V6-01: Nerve-sparing transdouglas robotic assisted prostatectomy: complete posterior approach.
VideoIntroductions and Objectives
The proposed mechanisms of urinary incontinence after radical prostatectomy include damage of the pelvic floor and urethral sphincter, damage to pelvic floor innervation, and loss of anterior urethral support. Some authors have published the role of preservation of the anterior suspensory apparatus (puboprostatic ligaments, elevador of ani and dorsal vein complex) to contribute to the early recovery of urinary continence after robotic radical prostatectomy. The complete posterior approach is a new micro-invasive surgical approach for the surgery of prostate cancer that enables a complete preservation of the anterior urethral support. The aim of this video is to describe the technique and shows the feasibility and safety of it.
A Da Vincci Surgical System with 30° optic and basic laparoscopic and robotic instruments are used. A transperitoneal approach is used and an horizontal peritoneal incision at the level of the Douglas pouch is performed. This access allows an easy dissection of the vesiculodeferential complex. A nerve-sparing prostatectomy is performed, hemostasis of the vessels is done without the use of monopolar cautery in order to avoid injuring the nerves and 2 mm clips are used for it. Bladder neck is carefully dissected and a complete preservation of the anterior suspensory apparatus (endopelvic fascia, dorsal vein complex, puboprostatic ligaments and elevetor of ani) is done. An adequate urethral length is preserved in order to performed in a comfortable conditions an anastomosis using a continuous suture.
During 1 month a total of 5 patients underwent this new approach of complete posterior robotic radical prostatectomy. The patients characteristics were mean age 64.9 years; mean PSA: 6.8mg/dl; mean volumen prostate (cc): 27cc; biopsy Gleason: 3+3 in all cases and clinical stage: T1c in 4 cases and T2a in 1 case. The mean time of surgery was 90 min. The mean blood loss was less than 100 cc. No drain was inserted. The Foley urethral catheter was removed 9 days after surgery. Mean follow up was12 months. All patients recovered inmediately the continence and the erectile function was recovered total or partial for all of them during the follow up.
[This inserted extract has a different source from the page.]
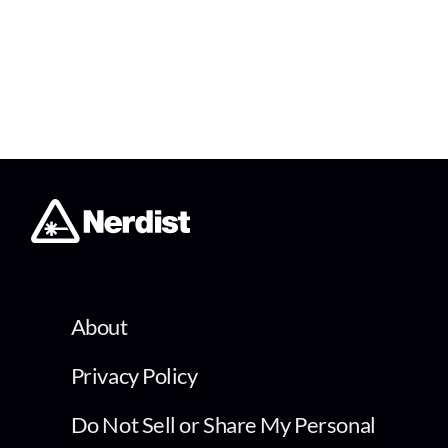
About
Privacy Policy
Do Not Sell or Share My Personal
This technique is a minimal invasive approach that appears to helps in early return of continence, reduce blood loss and allows a good way to improve the neurovascular bundles preservation. Patients must be carefully selected. Small prostate volume and localized prostate cancer are the most important selection criteria This technique is safe, time efficient in experienced hands, and effective.